Maddy Proud (R), and Paige Hadley (centre) have taken their Swifts form to the Diamonds. Image: Dan Coppel

Maddy Proud (R), and Paige Hadley (centre) have taken their Swifts form to the Diamonds. Image: Dan Coppel

That's a giant flag that the key to improvement this year is in the shooting accuracy. English star Helen Housby struggled at times last season with bouts of inaccuracy, and Fawns, despite her best efforts, couldn't replace Wallace's accuracy. Wallace, who in 2021, had multiple games with 100% accuracy, and no game lower than 90% accuracy.

If the Swifts can be better at harvesting feeds into goals, and making sure their shots drop, they are going to immediately return to contender status.


In: Sophie Fawns (Elevated Training Partner)

Out: Kelly Singleton (Collingwood Magpies)

Squad: Paige Hadley, Maddy Proud, Helen Housby, Sam Wallace, Sophie Fawns, Tayla Fraser, Allie Smith, Maddy Turner, Sarah Klau, Teigan O'Shannassy

Training Partners: Romelda Aiken-George, Audrey Little, Lili Gorman-Brown, Chelsea Mann, Grace Whyte, Kelea Iongi

Biggest Strength

There's a toss-up between a midcourt that has two Diamonds and a rising young player, and a defensive end that has two Diamonds and a rising young player.

The Swifts' defensive end has been a beacon of strength for them the past few seasons. Sarah Klau has been a rock in defence, and has been well-rewarded with an established place in the Diamonds' set up.
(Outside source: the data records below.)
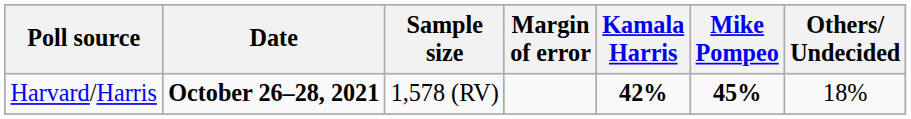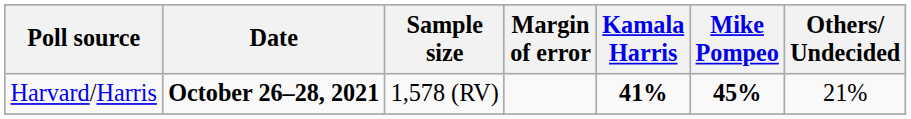Harvard/Harris | Kamala Harris: 42% -> 41%
Harvard/Harris | Others/ Undecided: 18% -> 21%
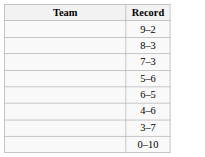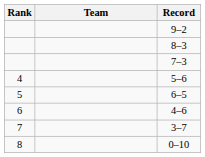+ column: Rank | 4 | 5 | 6 | 7 | 8
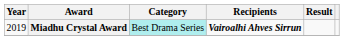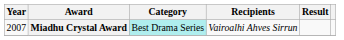Miadhu Crystal Award | Year: 2019 -> 2007
Miadhu Crystal Award | Recipients: bold -> normal
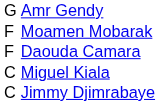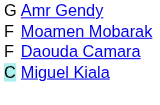Miguel Kiala | column 1: no background -> paleturquoise background
- row: C | Jimmy Djimrabaye
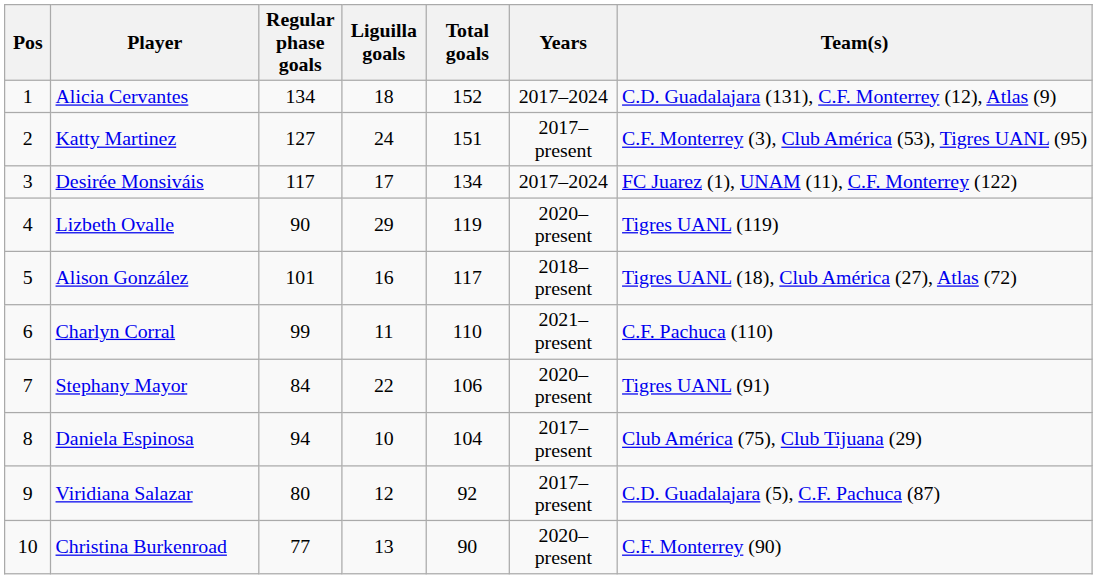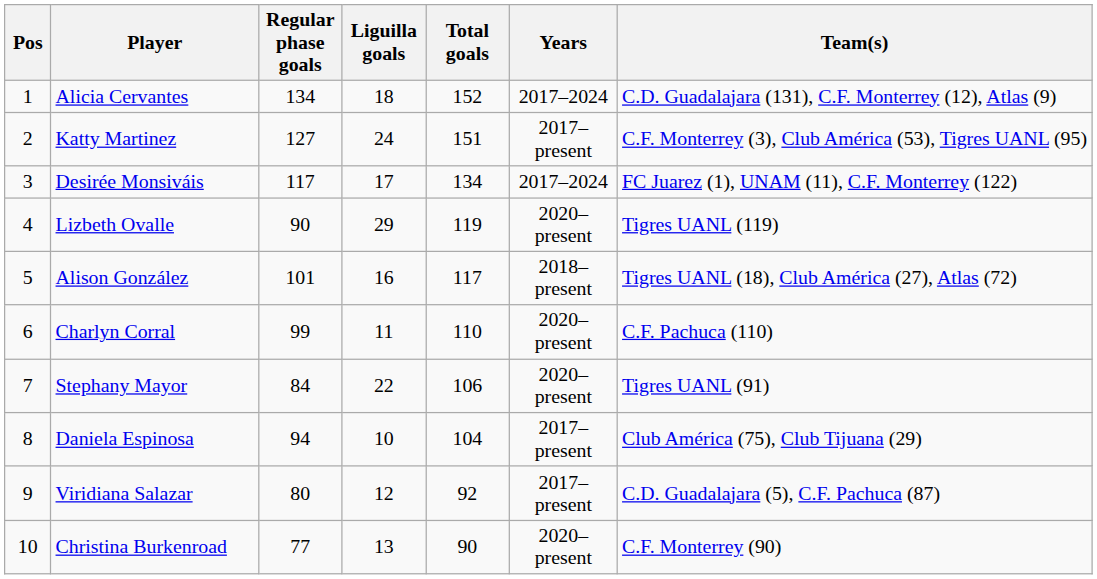Charlyn Corral | Years: 2021–present -> 2020–present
Helen Housby (L) and Sarah Klau (centre) go head to head for their national teams. Image: Dan Coppel

Helen Housby (L) and Sarah Klau (centre) go head to head for their national teams. Image: Dan Coppel

Maddy Turner, who was the Grand Final MVP in 2021 has also been a star, with a Diamonds' debut the reward for repeated strong seasons in front of Klau. Few will forget Turner's viral faux-pas, but her defence goes underrated most weeks.
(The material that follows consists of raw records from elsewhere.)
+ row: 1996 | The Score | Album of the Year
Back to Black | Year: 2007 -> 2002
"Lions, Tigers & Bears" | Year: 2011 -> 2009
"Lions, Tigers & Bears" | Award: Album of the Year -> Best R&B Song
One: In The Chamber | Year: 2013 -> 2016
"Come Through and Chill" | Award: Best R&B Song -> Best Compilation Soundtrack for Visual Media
Teigan O'Shannassy gets a wrap later in this article, but has also shown promise as a young player, in her first year in the Super Netball competition.

Biggest Weakness

While the shooting end was a weakness last year, this year, with Romelda Aiken-George named as a training partner, the Swifts should have a holding shooter at their disposal every week.

The wing defence position is the only position in the team that isn't claimed by an international player. Tayla Fraser and Allie Smith are expected to play roles in that position throughout the year, and while both players are talented, in comparison to the rest of the team, it's a distinct difference.

Fraser brings electric speed, and Smith strong defensive instincts, but both players are still learning the finer points of the position after years playing in other parts of the court before their time at the Swifts.

Rising Star

Teigan O'Shannassy is still a young player, but in her time on court last season, she showed plenty of potential. A 188cm defender, O'Shannassy has the size and strength to go toe-to-toe with imposing shooters like Jhaniele Fowler, Shimona Nelson and Cara Koenen.

Her reach, and her ability to judge the ball in flight make her difficult to avoid for feeding midcourters, and with more exposure to Sarah Klau, and learnings from players like Wallace and Aiken-George in training, O'Shannassy will be ready for another step up this season.


With more security in the goal circle, and stars all up and down the court, the Swifts are equipped to return to the top of the ladder. Briony Akle has shown plenty of innovation and a willingness to test new combinations in her time as coach - with two premierships in five years to show for it.

With Fawns and O'Shannassy having another year under their belts, and Wallace returning, the Swifts are primed to challenge for finals, and to make an impact on the competition.